A new Earth Dreams 1.6-litre turbo diesel model with 88kW and 300Nm is the engine we’re talking about, and it may come with the choice of six-speed manual or nine-speed automatic transmissions.
Honda Australia director Stephen Collins made it clear at a meeting with members of the automotive press this week that there is a call for a diesel HR-V from customers – but he didn’t specify just how many people actually want it.
“We said at the launch that we planned to have diesel available for HR-V,” Collins said. “We’re still working on diesel, and I actually don’t have a timeframe that I can give you as to when that will be.
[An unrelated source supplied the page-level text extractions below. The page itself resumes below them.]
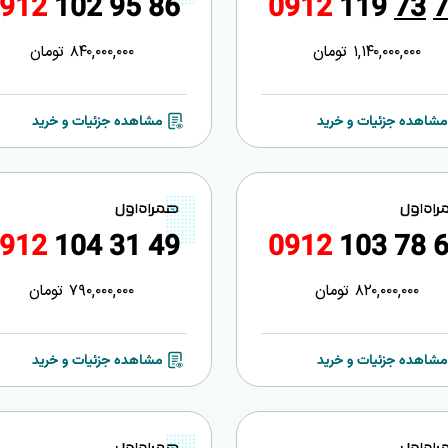
9
1
2
1
0
2
9
5
8
6
0
9
1
2
1
1
9
7
3
1,140,000,000
تومان
840,000,000
تومان
مشاهده جزئیات و خرید
مشاهده جزئیات و خرید
9
1
2
1
0
4
3
1
4
9
0
9
1
2
1
0
3
7
8
820,000,000
تومان
790,000,000
تومان
مشاهده جزئیات و خرید
مشاهده جزئیات و خرید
“We still are interested in HR-V diesel, but having said that I’ve got to say we’re pretty pleased with HR-V is at. We get a bit of enquiry on diesel, but it’s pretty minimal,” he said.
There’s good reason Collins is happy with the sales of the HR-V, which has just one drivetrain available - a 1.8-litre four-cylinder petrol with a CVT automatic.
Despite that single drivetrain, the HR-V sold 10,899 units in 2015, making it the fourth-biggest seller in the small SUV segment. In 2016, it is sitting in the same position behind the likes of the Mitsubishi ASX, Nissan Qashqai and the Mazda CX-3 – all of which have diesel models in their ranges.
However, the HR-V can’t tread on the toes of its bigger brother, the CR-V, in terms of price – Collins made that quite clear.
“So, the short answer is that we’re certainly interested in it. It needs to make economic sense, we need to be able to price it properly, like we have with the petrol variants. So that will play out over the next couple of months,” he said.
When asked if there’s a chance the brand won’t bring a diesel HR-V, he admitted “there’s a chance”.
“Really the only showstopper would be if we can’t price it well enough,” he said.
The ASX and CX-3 also offer all-wheel-drive, but Collins confirmed that the brand isn’t planning to add that drive type to the HR-V locally.
“No plan at this stage for all-wheel drive. It’s available, but we don’t see a real need for it,” he said. We certainly have considered it. We haven’t just discounted it and said ‘forget it’.
“I think it just comes down to where the core market is, and the core market is two-wheel drive.
“I’d never say never to it, but I think we’re just concentrating on where the core markets are.
“What’s important for dealers these days … is model efficiency. If you’re doing huge volumes you can afford to have 15 different grades and four different engines and 10 different colours. But it’s a balance between providing good options, good choice for customers, and also business efficiency is important too,” he said.